Observers may speculate over the new thinking in New Delhi, but the drama was unmistakable leaving the normally assured Metropolitan Police totally unprepared for the abrasive and often raucous encounter between implacable foes. Whilst the Sikh and Kashmiri protest had been previously notified to and vetted by the police (as is normal practice in London), the counter-protest was not, leading to a potential flare-up which was perhaps the calculation of those that have long since wanted such Kashmiri and Sikh protests ended.
Carrying placards accusing the Sikhs and Kashmiris of being terrorists, shouting “Modi, Modi” and howling abuse at their opponents the Indian protestors eventually beat an undignified retreat once it was clear that they were getting a more than robust response from a spirited gathering of Sikh and Kashmiri self determination supporters. They left in their wake a number of Indian flags that, having seen what became of them, those in the overlooking Indian High Commission will surely have regretted supplying.
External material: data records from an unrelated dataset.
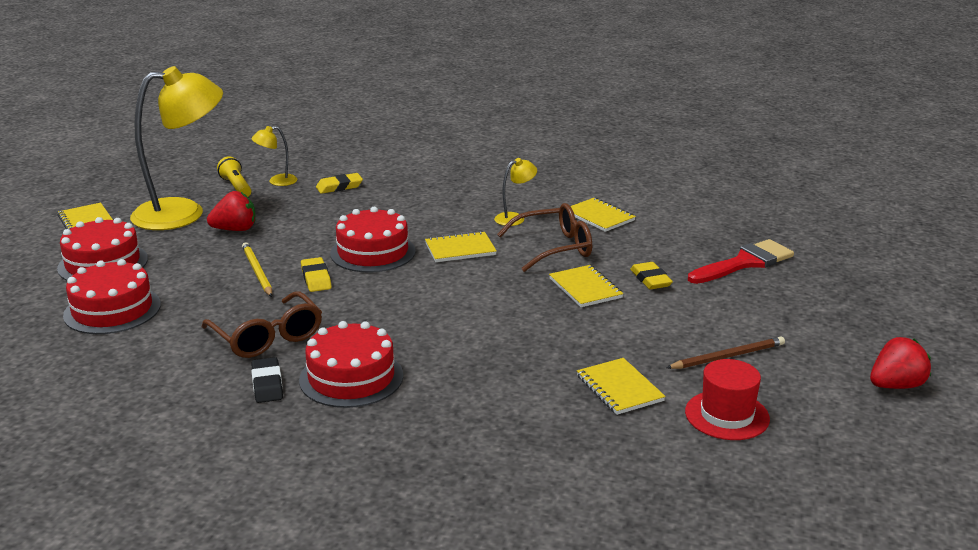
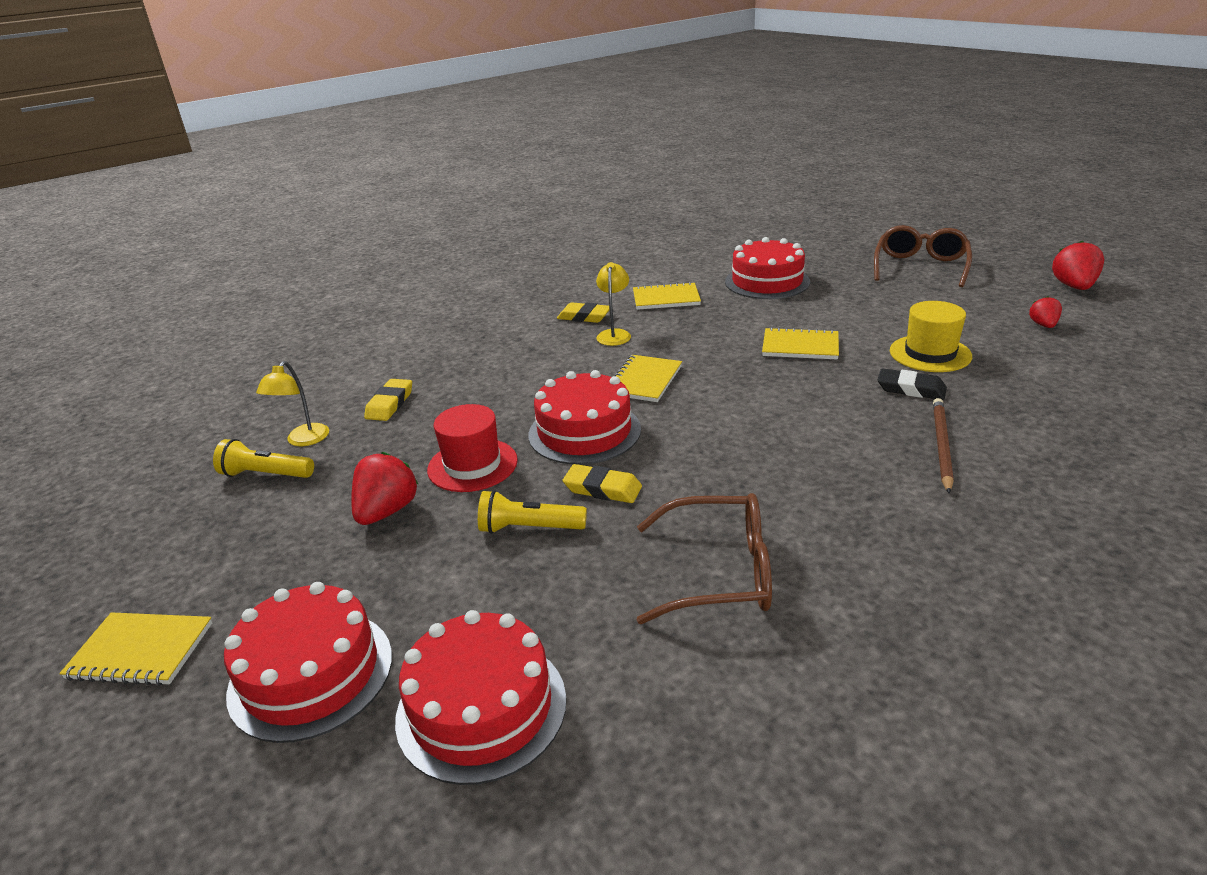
camera: 50 degrees left, 5 degrees up
yellow lamp [130,66,223,230] -> none
yellow pencil [242,242,272,297] -> yellow flashlight [478,490,587,534]
black eraser [251,357,283,403] -> black eraser moved to [878,368,947,400]
red cake [299,321,403,408] -> red cake moved to [725,237,810,299]
brown glasses [497,203,592,272] -> brown glasses moved to [874,225,972,287]
yellow notebook [577,358,666,415] -> none
yellow eraser [630,262,673,290] -> yellow eraser moved to [557,302,609,323]
brown pencil [666,337,785,369] -> brown pencil moved to [933,398,954,494]
red hat [685,359,770,440] -> red hat moved to [427,404,518,492]
red brush [688,239,794,284] -> none
none -> yellow hat [890,301,972,372]
none -> red strawberry [1029,296,1062,328]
India has been incensed at its diplomats being recently banned from speaking at many Sikh Gurdwaras in the UK, Canada and the USA. High Commission officers were also visibly stung seeing vans parked outside the London High Commission proclaiming “Khalistan Zindabad”, “Free Kashmir” and calling for freedom in Assam, Nagaland and Manipur. Indian lobby complaints last week led to Transport for London issuing a circular to stop advertisement agencies from displaying these messages on public transport.
Lord Nazir Ahmed led the protestors and condemned the ‘extremist Hindutva’ elements that had sought to prevent peaceful democratic protest. It should be noted that Lord Ahmed’s residence was ransacked a few days earlier in a manner that was far from a common burglary. Speaker after speaker said their communities would never be intimidated by such cowardly tactics. They declared that Indian PM Modi and his ‘fascist’ Hindutva agenda was not welcome in the UK, which perhaps does not augur well for his planned visit to the UK in April 2018 when he is due to attend the Commonwealth summit here.
Away from the drama on London’s streets, the core political battleground between India and these diaspora communities and India remains gridlocked. Amrik Singh Sahota, OBE, President of the Council of Khalistan said the international community – including the Commonwealth – should hold Modi to account for his own personal and his country’s diabolic record on human rights. As a country that formally rejects the right of self determination (enshrined in international law as Article 1 of the 1966 Covenants on Human Rights), he said the role of responsible international bodies was to punish, not, reward India.  The conflicts arising from that illegal position had led to hundreds of thousands of deaths and untold misery. Dr Mukul Hazarika of Assam Watch (UK) said India must “return the sovereign status of the shackled deserving nations viz the Kashmiris, Khalistanis and the nationalities of Western South East Asia”. Lord Qurban Hussain, also participating in the protest, spoke of the need for the UN to intervene and bring peace to what is perhaps the most dangerous conflict zone in the world today.
An array of Kashmiri and Sikh organisations remained in situ, sloganeering, long after the pro-India counter protestors had left the scene. They vowed to continue their protests until their goal of freedom was achieved. Hundreds of thousands within their diaspora communities will have noted the new tactics of Modi-led India. His visit to the UK in a few months’ time promises to be, if nothing else, an interesting headache for the British authorities.